Sub-sectioning has been adjusted as suggested.

  • Discussion: The authors mentioned a comparison with Caceres et al. 2019. Is stated that “The data are remarkably consistent with our map of the apicobasal surfaceome.” I would find it nice if this statement could be supported by some data.

A comparison of the apicobasal MS quantification of selected proteins, which have been verified in the study by Caceres et al. by immunoblotting, as well as a calculation of the overall difference in the apicobasal quantification across all proteins that were detected in both studies, have been added to the Discussion section.

  • Methods 4.7: Please specify when exactly in the procedure SILAC label samples were pooled. Before or after cell lysis?

Information about sample pooling after cell lysis has been added to the method section (4.7).

  • Methods 4.7: “AmBic”: I’d suggest to use IUPAC nomenclature for chemicals. What is the composition of “StimLys“ buffer?

“AmBic” has been replaced by NH4HCO3 and the composition of the “StimLys” buffer has been added to the method section.

  • Methods 4.8/4.9: It is mentioned that certain peptide amounts were loaded for LC/MS. How and at which timepoint were they quantified? How have non-enriched samples been prepared?

Additional details about peptide quantification and sample processing of non-enriched samples have been added to sections 4.7, 4.8 and 4.9.

  • Methods 4.10. How many valid values needed to be present for label-free based quantitative analysis. How was the data distributed before statistical testing? Was it somehow transformed? Were the used statistical tests appropriate for these distributions. Probably SAM has been used for FDR based cut-off determination. This should be mentioned.

Analysis and statistical testing of label-free data, which showed a normal distribution, have been performed using the Perseus software in a standard manner for the generation of volcano plots. More detailed information about data processing, including log-transformation, two-sided t-test and permutation-based FDR calculation (appropriate for normally distributed data), as well as the minimum number of valid values (2) for proteins to be included in further analysis has been added to the method section.

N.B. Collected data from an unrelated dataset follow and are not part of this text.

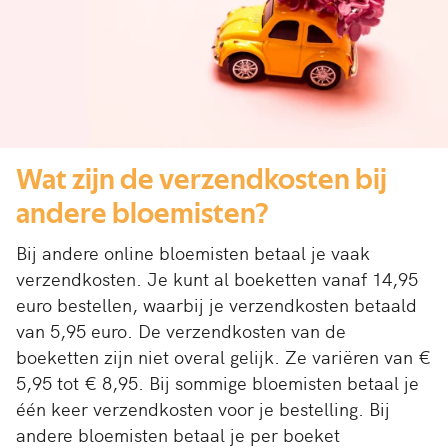
Wat zijn de verzendkosten bij
andere bloemisten?
Bij andere online bloemisten betaal je vaak
verzendkosten. Je kunt al boeketten vanaf 14,95
euro bestellen, waarbij je verzendkosten betaald
van 5,95 euro. De verzendkosten van de
boeketten zijn niet overal gelijk. Ze variëren van €
5,95 tot € 8,95. Bij sommige bloemisten betaal je
één keer verzendkosten voor je bestelling. Bij
andere bloemisten betaal je per boeket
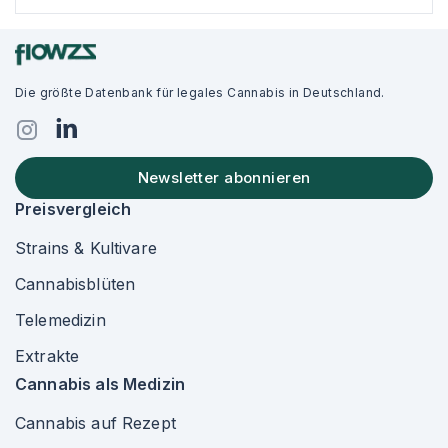
Die größte Datenbank für legales Cannabis in Deutschland.
Newsletter abonnieren
Preisvergleich
Strains & Kultivare
Cannabisblüten
Telemedizin
Extrakte
Cannabis als Medizin
Cannabis auf Rezept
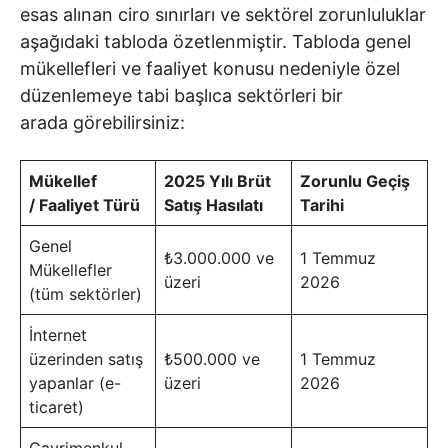
esas alınan ciro sınırları ve sektörel zorunluluklar
aşağıdaki tabloda özetlenmiştir. Tabloda genel
mükellefleri ve faaliyet konusu nedeniyle özel
düzenlemeye tabi başlıca sektörleri bir
arada görebilirsiniz:
Mükellef
2025 Yılı Brüt
Zorunlu Geçiş
/ Faaliyet Türü
Satış Hasılatı
Tarihi
Genel
₺3.000.000 ve
1 Temmuz
Mükellefler
üzeri
2026
(tüm sektörler)
İnternet
üzerinden satış
₺500.000 ve
1 Temmuz
yapanlar (e-
üzeri
2026
ticaret)
Gayrimenkul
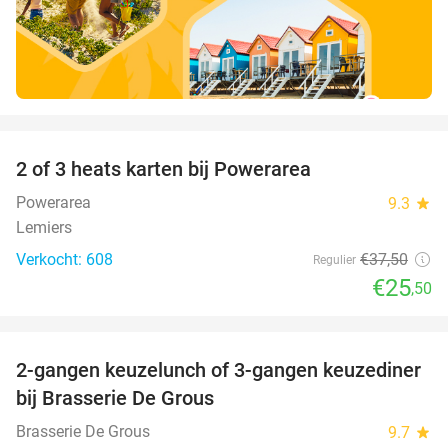
favorite_border
2 of 3 heats karten bij Powerarea
32%
Powerarea
9.3
star
Lemiers
Verkocht: 608
€37
,50
Regulier
€25
,50
favorite_border
2-gangen keuzelunch of 3-gangen keuzediner
30%
bij Brasserie De Grous
Brasserie De Grous
9.7
star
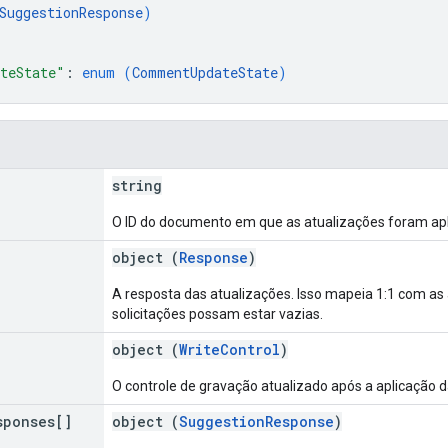
SuggestionResponse
)
teState"
: 
enum (
CommentUpdateState
)
string
O ID do documento em que as atualizações foram apl
object (
Response
)
A resposta das atualizações. Isso mapeia 1:1 com as
solicitações possam estar vazias.
object (
WriteControl
)
O controle de gravação atualizado após a aplicação da
sponses[]
object (
SuggestionResponse
)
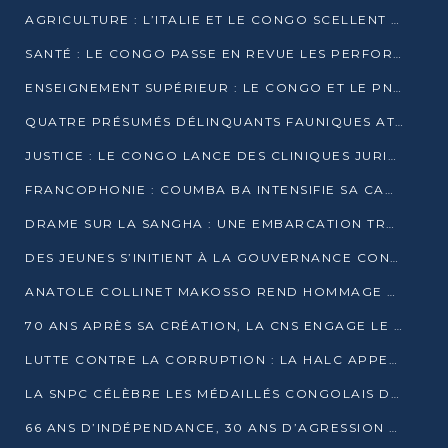
AGRICULTURE : L’ITALIE ET LE CONGO SCELLENT UN PARTENARIAT POUR UNE PRODUCTION LOCALE DURABLE
SANTÉ : LE CONGO PASSE EN REVUE LES PERFORMANCES DE SES HÔPITAUX À MI-PARCOURS
ENSEIGNEMENT SUPÉRIEUR : LE CONGO ET LE PNUD VEULENT RAPPROCHER LA FORMATION UNIVERSITAIRE DES BESOINS DU MARCHÉ DE L’EMPLOI
QUATRE PRÉSUMÉS DÉLINQUANTS FAUNIQUES ATTENDUS DEVANT LA JUSTICE POUR TRAFIC D’IVOIRE
JUSTICE : LE CONGO LANCE DES CLINIQUES JURIDIQUES POUR RAPPROCHER LE DROIT DES CITOYENS
FRANCOPHONIE : COUMBA BA INTENSIFIE SA CAMPAGNE POUR LA SUCCESSION À LA TÊTE DE L’OIF
DRAME SUR LA SANGHA : UNE EMBARCATION TRANSPORTANT DES FIDÈLES DE « NZAMBÉ YA L’HUILE » FAIT NAUFRAGE À OUESSO
DES JEUNES S’INITIENT À LA GOUVERNANCE CONTINENTALE À BRAZZAVILLE
ANATOLE COLLINET MAKOSSO REND HOMMAGE À JEAN-PAUL PIGASSE
70 ANS APRÈS SA CRÉATION, LA CNS ENGAGE LE VIRAGE DE LA DIGITALISATION
LUTTE CONTRE LA CORRUPTION : LA HALC APPELLE À PASSER DES DISCOURS AUX ACTES
LA SNPC CÉLÈBRE LES MÉDAILLÉS CONGOLAIS DES OLYMPIADES PANAFRICAINES DE MATHÉMATIQUES 2026
66 ANS D’INDÉPENDANCE, 30 ANS D’AGRESSION RWANDAISE : 4 PRÉSIDENCES, UN ÉCHEC COLLECTIF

  • It is stated that the MS and search data has been uploaded to the MASSIVE repository. As reviewer login has been provided, it was not possible for me to evaluate the data and to check which data has been uploaded.

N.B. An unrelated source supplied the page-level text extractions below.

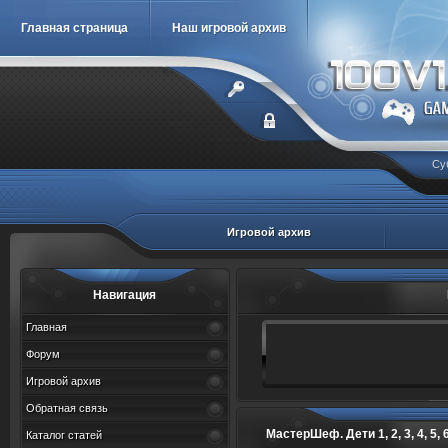
Главная страница
Наш игровой архив
Су
Игровой архив
Навигация
Главная
Форум
Игровой архив
Обратная связь
МастерШеф. Дети 1, 2, 3, 4, 5, 6,
Каталог статей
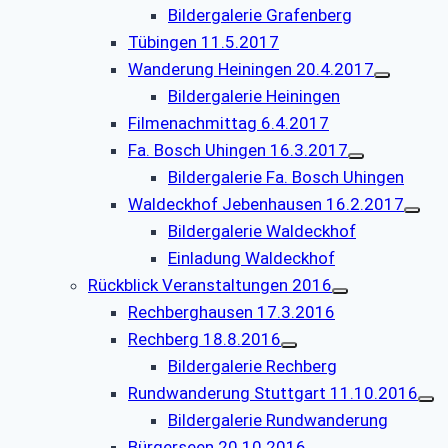
Bildergalerie Grafenberg
Tübingen 11.5.2017
Wanderung Heiningen 20.4.2017
Bildergalerie Heiningen
Filmenachmittag 6.4.2017
Fa. Bosch Uhingen 16.3.2017
Bildergalerie Fa. Bosch Uhingen
Waldeckhof Jebenhausen 16.2.2017
Bildergalerie Waldeckhof
Einladung Waldeckhof
Rückblick Veranstaltungen 2016
Rechberghausen 17.3.2016
Rechberg 18.8.2016
Bildergalerie Rechberg
Rundwanderung Stuttgart 11.10.2016
Bildergalerie Rundwanderung
Bürgerseen 20.10.2016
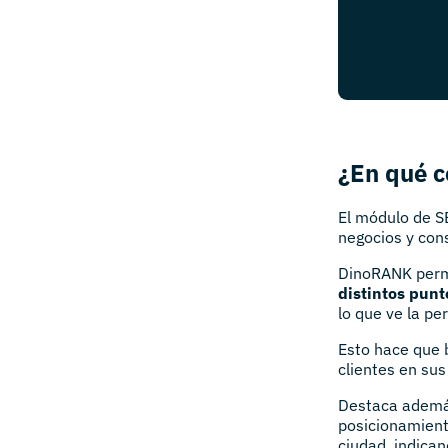
¿En qué c
El módulo de S
negocios y con
DinoRANK permi
distintos punt
lo que ve la p
Esto hace que b
clientes en su
Destaca ademá
posicionamient
ciudad, indican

MS data of all presented experiments have been uploaded to MassIVE (Reviewer access: ftp://[email protected], PWD:wlab@2022). A list with sample annotations for all uploaded files has been added to the Supplements (Table S 3).

  • A list of the initial apicobasal surfaceome can be found in the supplemental information as graphical item. Nevertheless, there is no data on protein identification and sample specific quantification. In the light of the main findings which basically are catalogues of proteins, I’d strongly suggest to make the protein lists for all experiments including original quantitative data and data on protein identification easily accessible for example as excel sheets as supplemental information.

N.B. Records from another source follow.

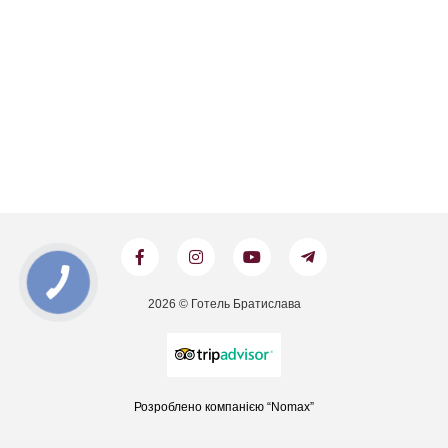
2026 © Готель Братислава
Розроблено компанією “Nomax”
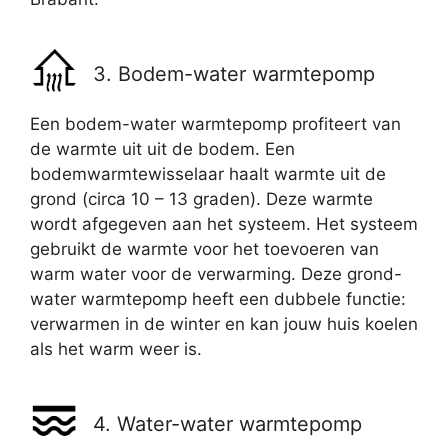
3. Bodem-water warmtepomp
Een bodem-water warmtepomp profiteert van
de warmte uit uit de bodem. Een
bodemwarmtewisselaar haalt warmte uit de
grond (circa 10 – 13 graden). Deze warmte
wordt afgegeven aan het systeem. Het systeem
gebruikt de warmte voor het toevoeren van
warm water voor de verwarming. Deze grond-
water warmtepomp heeft een dubbele functie:
verwarmen in de winter en kan jouw huis koelen
als het warm weer is.
4. Water-water warmtepomp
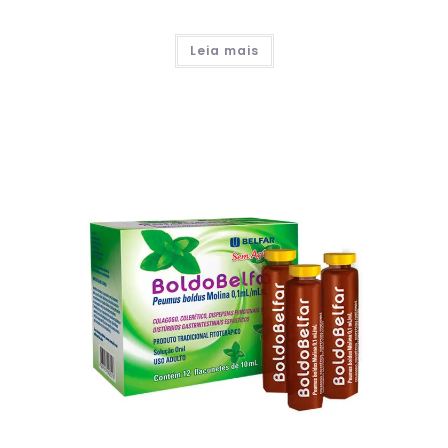
Leia mais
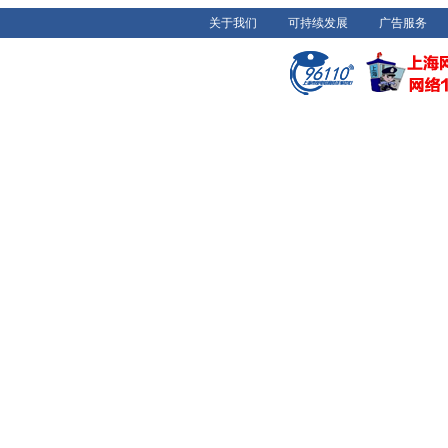
关于我们
可持续发展
广告服务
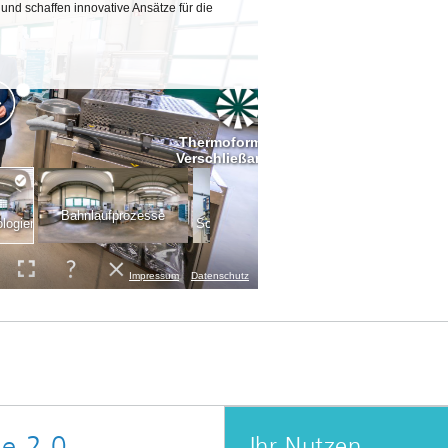
ie 2.0
Ihr Nutzen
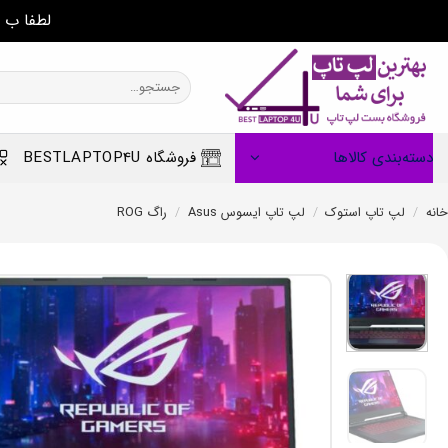
لطفا ب 
Ski
t
جستجو
برای:
conten
دسته‌بندی کالاها
فروشگاه BESTLAPTOP4U
خانه
/
لپ تاپ استوک
/
لپ تاپ ایسوس Asus
/
راگ ROG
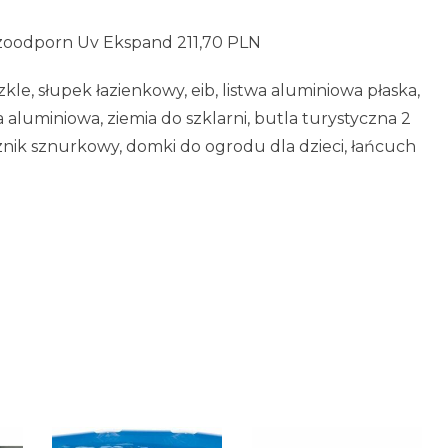
zoodporn Uv Ekspand 211,70 PLN
le, słupek łazienkowy, eib, listwa aluminiowa płaska,
 aluminiowa, ziemia do szklarni, butla turystyczna 2
nik sznurkowy, domki do ogrodu dla dzieci, łańcuch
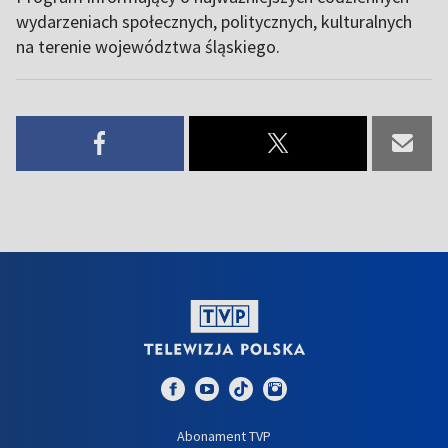
wydarzeniach społecznych, politycznych, kulturalnych
na terenie województwa śląskiego.
Abonament TVP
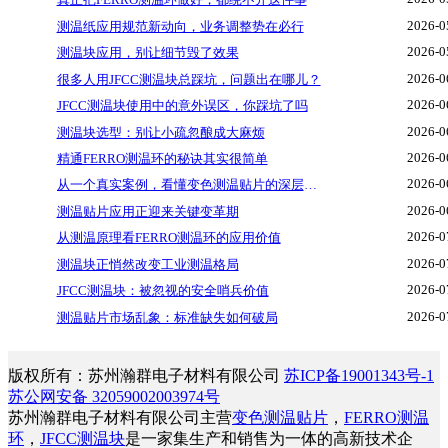
2026-0
测温纸应用规范新动向，业务调整势在必行
2026-0
测温块应用，别让细节毁了效果
2026-0
很多人用JFCC测温块总踩坑，问题出在哪儿？
2026-0
JFCC测温块使用中的意外误区，你踩坑了吗
2026-0
测温块选型：别让小疏忽酿成大麻烦
2026-0
精通FERRO测温环的秘诀其实很简单
2026-0
从一个真实案例，看懂变色测温贴片的深层逻辑
2026-0
测温贴片应用正迎来关键变革期
2026-0
从测温原理看FERRO测温环的应用价值
2026-0
测温块正悄然改变工业测温格局
2026-0
JFCC测温块：被忽视的安全哨兵价值
2026-0
测温贴片市场乱象：标准缺失如何破局
版权所有：苏州瀚群电子材料有限公司
苏ICP备19001343号-1
苏公网安备 32059002003974号
苏州瀚群电子材料有限公司主营
变色测温贴片
，
FERRO测温
环
，
JFCC测温块
是一家集生产和销售为一体的高新技术企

Protein identification and sample specific quantification data has been added as Excel file to the supplements (Table S2). Please note that the Table on apicobasal protein quantification (Supplementary Table S1) already contains quantification data of the individual replicates (SILAC forward (fw) experiments 1 and 2; SILAC reverse (rv) experiments 1 and 2), where “NaN” represents non-detected/quantified proteins in a specific replicate. The table legend has been revised to make this information more accessible to the reader.